> **Saved data entries**:
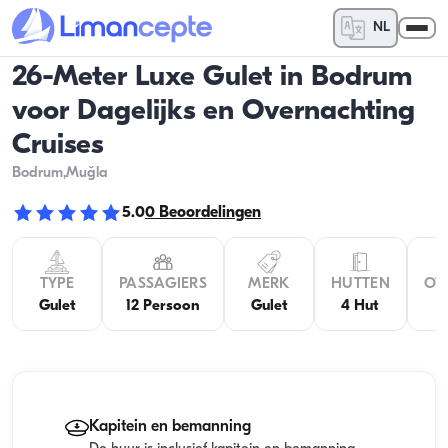
NL
26-Meter Luxe Gulet in Bodrum
voor Dagelijks en Overnachting
Cruises
Bodrum
,Muğla
5.0
0
Beoordelingen
TYPE
PASSAGIERS
MERK
HUTTEN
OV
Gulet
12 Persoon
Gulet
4 Hut
Kapitein en bemanning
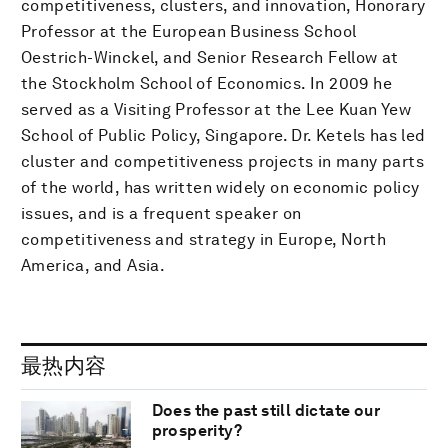
competitiveness, clusters, and innovation, Honorary
Professor at the European Business School
Oestrich-Winckel, and Senior Research Fellow at
the Stockholm School of Economics. In 2009 he
served as a Visiting Professor at the Lee Kuan Yew
School of Public Policy, Singapore. Dr. Ketels has led
cluster and competitiveness projects in many parts
of the world, has written widely on economic policy
issues, and is a frequent speaker on
competitiveness and strategy in Europe, North
America, and Asia.
最热内容
Does the past still dictate our
prosperity?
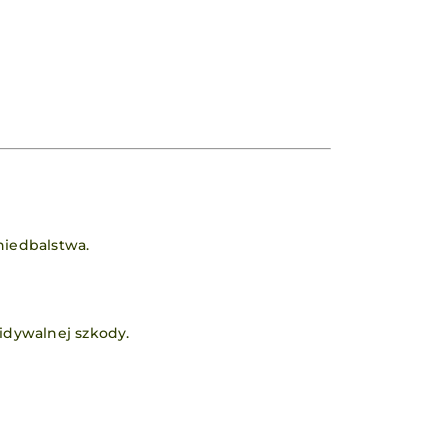
niedbalstwa.
idywalnej szkody.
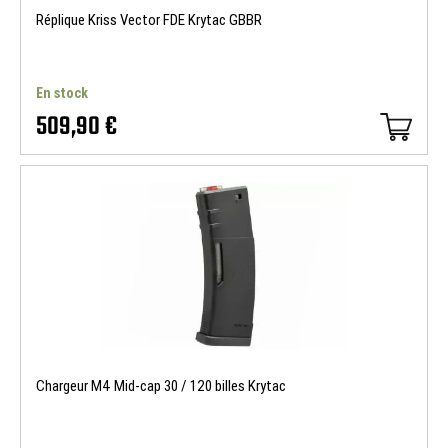
Réplique Kriss Vector FDE Krytac GBBR
En stock
509,90 €
Chargeur M4 Mid-cap 30 / 120 billes Krytac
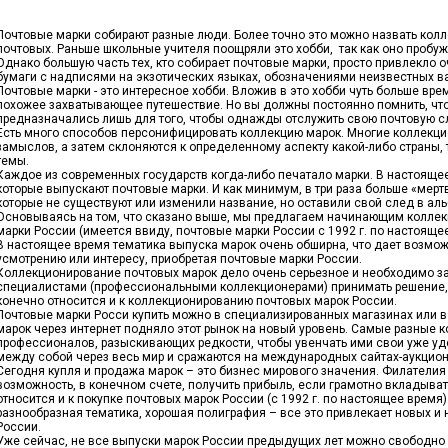
Почтовые марки собирают разные люди. Более точно это можно назвать колл
почтовых. Раньше школьные учителя поощряли это хобби, так как оно пробужд
Однако большую часть тех, кто собирает почтовые марки, просто привлекло 
бумаги с надписями на экзотических языках, обозначениями неизвестных ва
Почтовые марки - это интересное хобби. Вложив в это хобби чуть больше врем
похожее захватывающее путешествие. Но вы должны постоянно помнить, что
предназначались лишь для того, чтобы однажды отслужить свою почтовую с
Есть много способов персонифицировать коллекцию марок. Многие коллекц
замыслов, а затем склоняются к определенному аспекту какой-либо страны, 
темы.
Каждое из современных государств когда-либо печатало марки. В настоящее
которые выпускают почтовые марки. И как минимум, в три раза больше «мер
которые не существуют или изменили название, но оставили свой след в ал
Основываясь на том, что сказано выше, мы предлагаем начинающим коллек
марки России (имеется ввиду, почтовые марки России с 1992 г. по настоящее
В настоящее время тематика выпуска марок очень обширна, что дает возмож
усмотрению или интересу, приобретая почтовые марки России.
Коллекционирование почтовых марок дело очень серьезное и необходимо з
специалистами (профессиональными коллекционерами) принимать решение, 
конечно относится и к коллекционированию почтовых марок России.
Почтовые марки Росси купить можно в специализированных магазинах или в 
марок через интернет подняло этот рынок на новый уровень. Самые разные 
профессионалов, разыскивающих редкости, чтобы увенчать ими свои уже у
между собой через весь мир и сражаются на международных сайтах-аукцион
Сегодня купля и продажа марок – это бизнес мирового значения. Филателия
возможность, в конечном счете, получить прибыль, если грамотно вкладыват
относится и к покупке почтовых марок России (с 1992 г. по настоящее время
разнообразная тематика, хорошая полиграфия – все это привлекает новых и
России.
Уже сейчас, не все выпуски марок России предыдущих лет можно свободно 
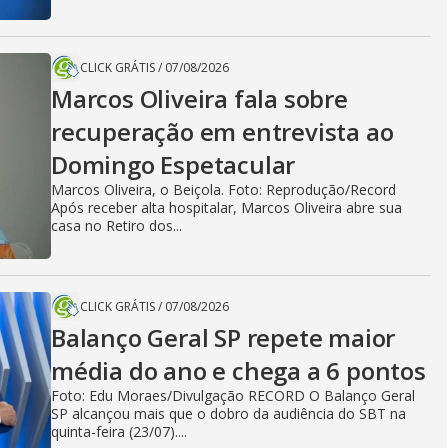
CLICK GRÁTIS
/
07/08/2026
Marcos Oliveira fala sobre
recuperação em entrevista ao
Domingo Espetacular
Marcos Oliveira, o Beiçola. Foto: Reprodução/Record
Após receber alta hospitalar, Marcos Oliveira abre sua
casa no Retiro dos...
CLICK GRÁTIS
/
07/08/2026
Balanço Geral SP repete maior
média do ano e chega a 6 pontos
Foto: Edu Moraes/Divulgação RECORD O Balanço Geral
SP alcançou mais que o dobro da audiência do SBT na
quinta-feira (23/07)....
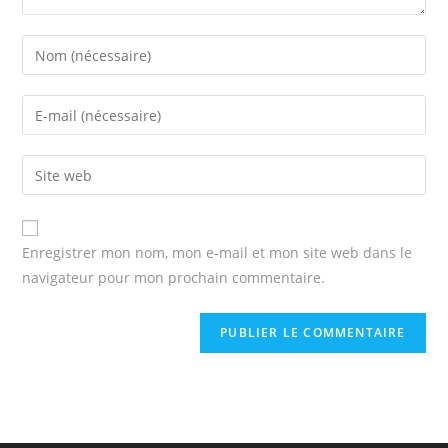
Enter
your
name
Enter
or
your
username
email
Enter
to
address
your
comment
to
website
comment
URL
Enregistrer mon nom, mon e-mail et mon site web dans le
(optional)
navigateur pour mon prochain commentaire.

> **What this task involves**: Among the lines above, count those containing the word "России" and give nothing but the result.

> **Result of the task**: 6